PFA Performed by a PSHED Plug-In

A platform-specific hardware error driver (PSHED) plug-in can perform Predictive Failure Analysis (PFA) on ECC memory. When this occurs, the plug-in and not WHEA must monitor ECC memory pages. If the plug-in determines that an ECC memory page has exceeded an error threshold, it indicates this status to WHEA. WHEA then attempts to take the memory page offline.

Note If the PSHED plug-in performs PFA and uses the registry to store its configuration settings, such as error thresholds and monitoring timeouts, it should not rely on or use the WHEA PFA configuration settings described in WHEA Policy Settings.

When an ECC memory error occurs, WHEA and the plug-in perform the following steps:

  1. The low-level hardware error handler (LLHEH) is notified about the presence of the memory error condition.

  2. The LLHEH retrieves information about the memory error from the error source and uses the error data to complete a hardware error packet. This packet is formatted as a WHEA_ERROR_PACKET structure.

  3. The LLHEH calls into the PSHED to retrieve any platform-specific hardware error information. If a PSHED plug-in in installed and is registered to retrieve information about errors, the PSHED will call into the PSHED plug-in so that the plug-in can modify the information about the error that is returned to the LLHEH.

  4. The LLHEH calls the Windows operating system kernel and passes it the error packet.

  5. The Windows kernel creates an error record and adds to it the information from the error packet that was received from the LLHEH. Additionally, the Windows kernel adds other information about the error, such as the error source, the severity of the error, and how many times the error has occurred to the error record.

  6. The Windows kernel calls into the PSHED to allow the PSHED to add sections to the error record.

  7. If a PSHED plug-in is installed and is registered to retrieve error information, the PSHED will call into the PSHED plug-in so that it can modify the information in the error record.
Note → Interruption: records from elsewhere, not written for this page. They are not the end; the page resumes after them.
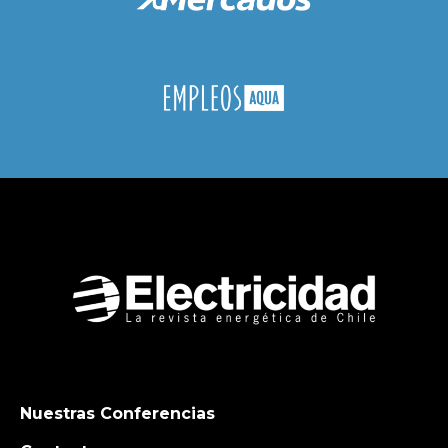
Nuestras Conferencias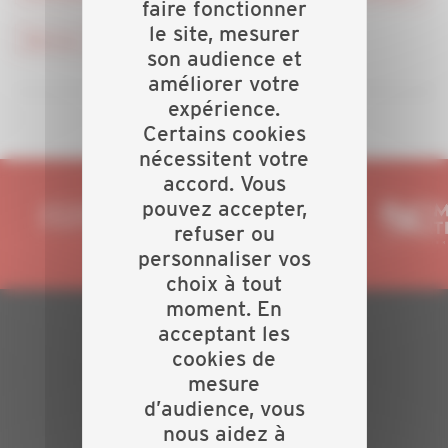
faire fonctionner
le site, mesurer
#presse
#vie de l'entreprise
#vie locale
son audience et
améliorer votre
expérience.
Certains cookies
nécessitent votre
accord. Vous
pouvez accepter,
refuser ou
personnaliser vos
choix à tout
moment. En
acceptant les
PLAN DU SITE
cookies de
mesure
Actualités
d’audience, vous
Evénements
nous aidez à
Présentation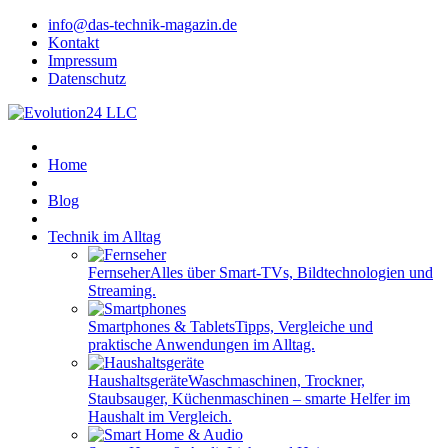
info@das-technik-magazin.de
Kontakt
Impressum
Datenschutz
Home
Blog
Technik im Alltag
Fernseher
Alles über Smart-TVs, Bildtechnologien und
Streaming.
Smartphones & Tablets
Tipps, Vergleiche und
praktische Anwendungen im Alltag.
Haushaltsgeräte
Waschmaschinen, Trockner,
Staubsauger, Küchenmaschinen – smarte Helfer im
Haushalt im Vergleich.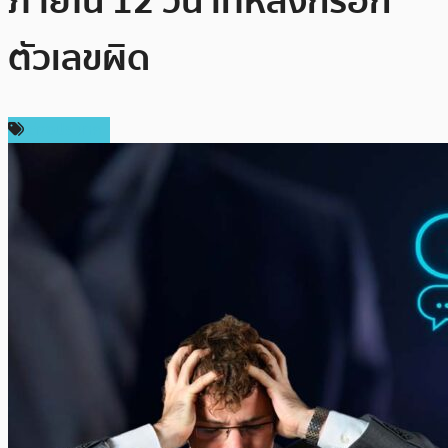
ภายใน 12 วินาทีหลังกรอก
ตัวเลขผิด
ต่างประเทศ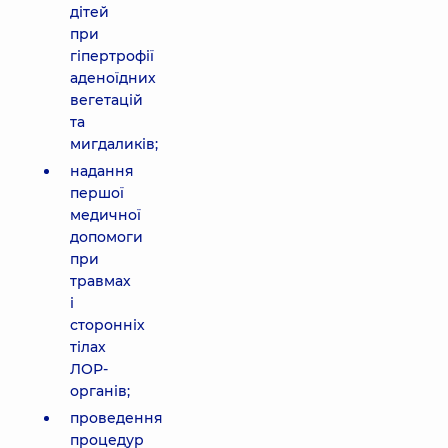
дітей
при
гіпертрофії
аденоїдних
вегетацій
та
мигдаликів;
надання
першої
медичної
допомоги
при
травмах
і
сторонніх
тілах
ЛОР-
органів;
проведення
процедур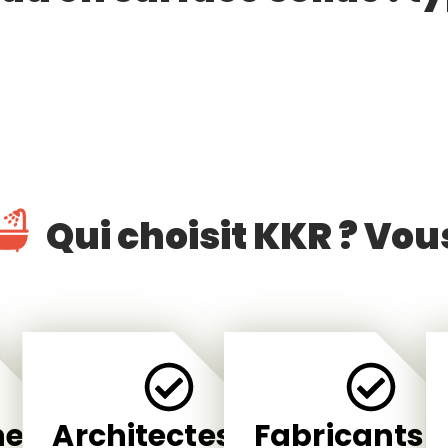
Qui choisit KKR ? Vou
neurs
Architectes
Fabricants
  8. If the PSHED plug-in is performing PFA on the ECC memory page, it must do the following:

    • Set the PlatformPfaControl bit in the WHEA_ERROR_PACKET_FLAGS member of the WHEA_ERROR_PACKET structure. If this bit is set, WHEA is no longer responsible for PFA on that memory page.
    • If the plug-in determines that the ECC memory page that encountered the error should be taken offline, set the PlatformDirectedOffline bit in the WHEA_ERROR_PACKET_FLAGS member. If this bit is set, WHEA attempts to take the memory page offline.

    Otherwise, the PSHED plug-in must clear the PlatformPfaControl and PlatformDirectedOffline bits in the WHEA_ERROR_PACKET_FLAGS member of the WHEA_ERROR_PACKET structure.

    Note If the PlatformPfaControl bit is cleared, WHEA performs PFA if configured to do so and will determine whether the ECC memory page that encountered the error should be taken offline. For more information about this process, see PFA Performed by WHEA.

  9. If the ECC memory page should be taken offline, WHEA first calls the system memory manager to perform this operation.

    Note When the system memory manager is called, there is no guarantee that the ECC memory page will actually be taken offline.

WHEA then adds the memory page into the Boot Configuration Data (BCD) store on the system. This prevents the memory page from being used after the next system restart.

Note WHEA will not take a hardware component, such as an ECC memory page, offline if the registry value DisableOffline is set to a nonzero value. Also, WHEA will not add the memory page to the BCD store if the registry value MemPersistOffline is set to 0. For more information about the registry values, see WHEA Policy Settings.

For more information about the system memory manager, see Memory Management in the Windows SDK documentation.

  1. The Windows kernel generates an ETW event and logs the error information in the system event log.